Sylvie Jean au Bar à Pitons par Max-Antoine Guérin

28 janvier 2011
Photos: Tom Core
Texte: Max-Antoine Guérin
Avant de me rendre, dans ce froid de janvier qui vous prend à la gorge, à notre lieu de convivialité tardive par excellence, je ne savais vraiment ( mais vraiment ) pas à quoi m'attendre. Seul un nom propre, pas même un nom d'artiste, qui flottait dans un nuage d'incertitude. Peut-être même que secrètement, je m'attendais a être déçu, comme on prépare soi-même parfois son nid pour la déception qui point à l'horizon. Bien sûr je me fiais au bon goût de la très dynamique tenancière, mais je dois dire a fortiori que ma réaction ce soir là m'a moi-même étonné.

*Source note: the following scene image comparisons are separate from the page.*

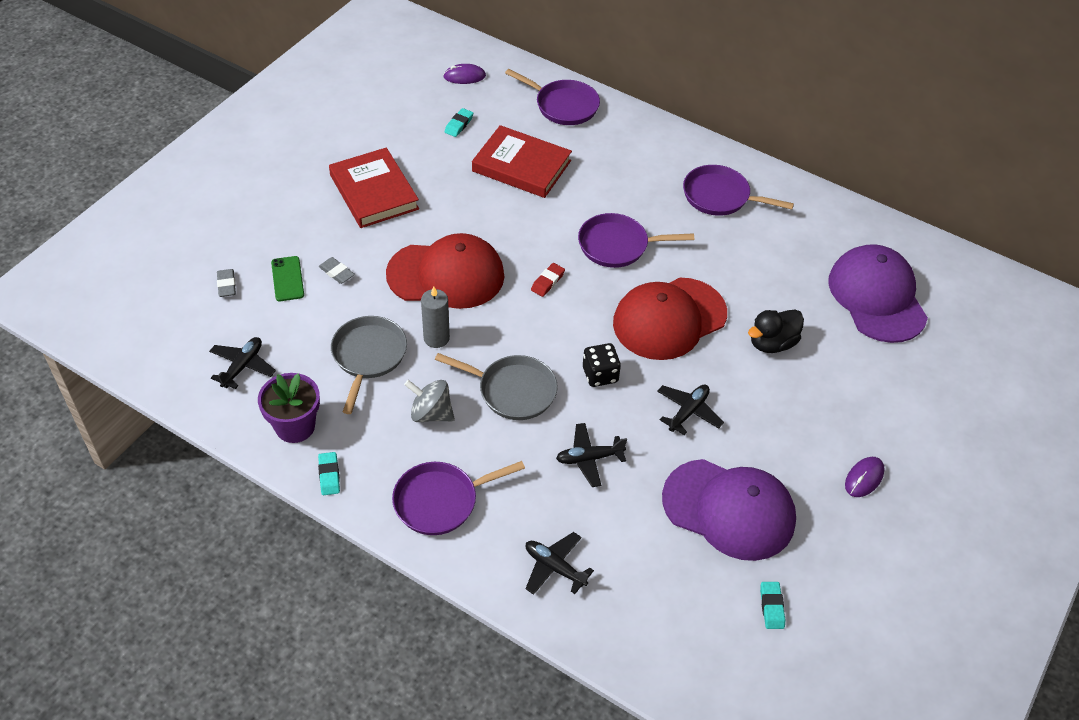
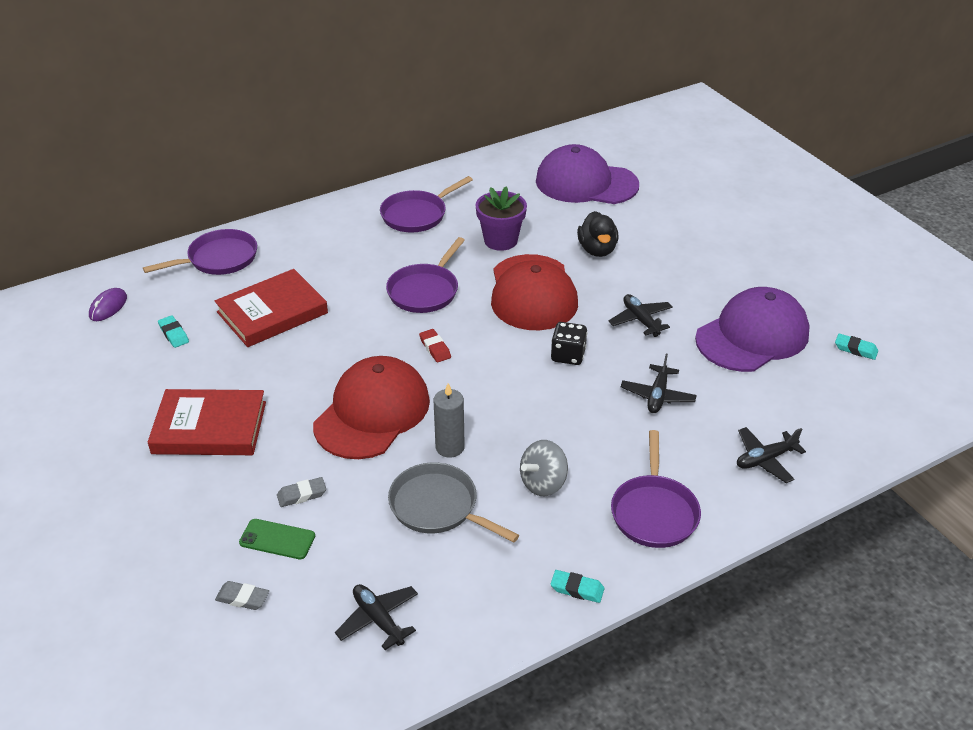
camera: 60 degrees left, 10 degrees down
(295, 426) = (494, 598): purple flower pot -> purple flower pot (500, 240)
(512, 391) = (551, 417): grey pan -> none
(864, 478) = (756, 258): purple mouse -> none

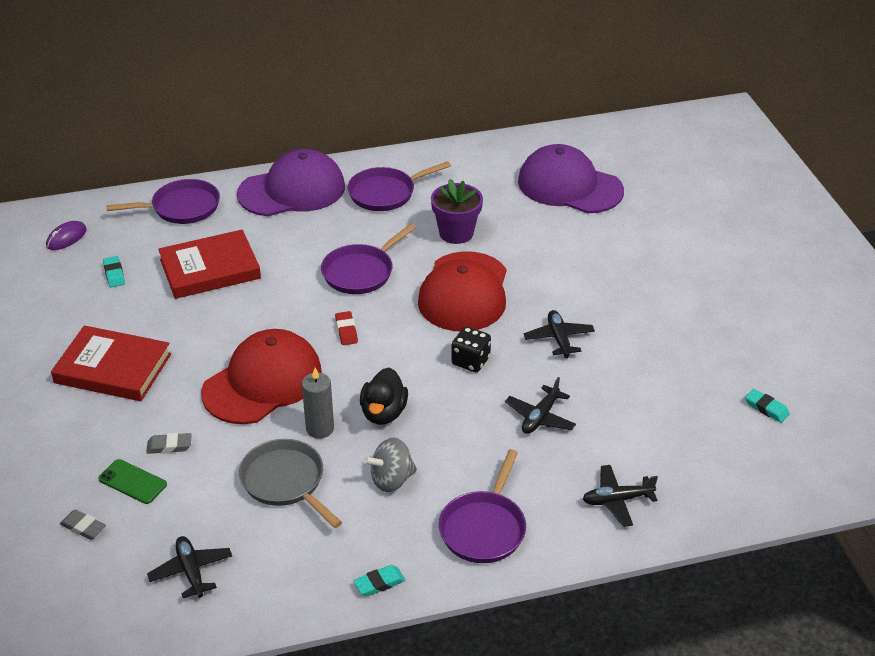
camera: 15 degrees right, 0 degrees up
(577, 589) = (379, 583): turquoise eraser -> turquoise eraser turned 60 degrees counterclockwise
(597, 250) = (548, 259): black duck -> black duck (383, 413)
(752, 336) = (665, 375): purple cap -> purple cap (292, 190)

Encore sous le charme, que pourrais-je vous dire sinon que Sylvie Jean a une voix envoutante, une voix rieuse et pétillante, suave et voilée. Mais pas de ces voiles faits pour dissimuler. Il s'agissait d'un voile de légèreté, l'un de ceux des Mille et une nuits qui transforme le mouvement en danse et la danse en vol d'hirondelle. C'est le faste de l'antique Arabie qui dansait dans le grain de sa voix aux accents bien de chez nous. Décidément cette jeannoise a un trésor de chaleur dans sa voix et de quoi aller loin dans la musique. Avec une ouverture sur le monde qui nous rappelle la défunte Lhasa de Sela et une sonorité s'apparentant parfois aux mélodies du groupe québécois Tricot Machine ou du Fado brésilien, le trio a su créer, dans la salle automatiquement intime du Bar à Pitons, une atmosphère fraiche, festive et complice.

Sur scène encore plus que sur ses pièces enregistrées, elle a su utiliser toute les tonalités de sa voix, passant d'un humour pétillant avec la pièce "Barbies de plage" à une gravité plus poignante et une maturité poétique certaine avec des pièces comme "Poussière d'enfance", sans compter des paroles plus étranges comme "Elle parlait aux arbres".

Enseignant présentement au département des Arts et des lettres du cégep d'Alma, la chanteuse, qui a décroché la bourse Objectif Scène en 2008, a déjà deux albums à son actif, le premier "Du bout du monde" a été auto-produit en 2002 tandis que le second "Déjouer le vent", a été réalisé sous l'égide des productions de l'onde avec Edgar Bori, avec la participation de nombreux musicien, dont Catherine Major. De plus, depuis presque dix ans, elle a donné moult spectacles, fait plusieurs première-partie remarquées, des prestations au Saguenay Lac-st-Jean, à Montréal, Québec et même en Europe.

Depuis quelques temps déjà la chanteuse fait un trio avec son meilleur ami Pascal Bouchard aux percussions et son père, Pierre Jean à la guitare. Ce dernier, ancien professeur de musique, est loin d'être banal comme son presque-homonyme Pierre Jean Jacques. Il apporte en effet, par sa présence singulière et son toucher de guitare mélodieux, empreint de patience et de sensibilité, une couleur bien particulière au groupe. D'ailleurs, comme vous pouvez aisément le constater sur les photos, la chimie bien particulière qui unissait ce trio hors-norme. Autant sur scène que dans la salle, on avait nivelé le fossé entre les générations, et pour bien obéir aux différents stéréotypes qui les représente, je dirais que les têtes blanches côtoyait les riches baby-boomers et les paresseux dans la vingtaine.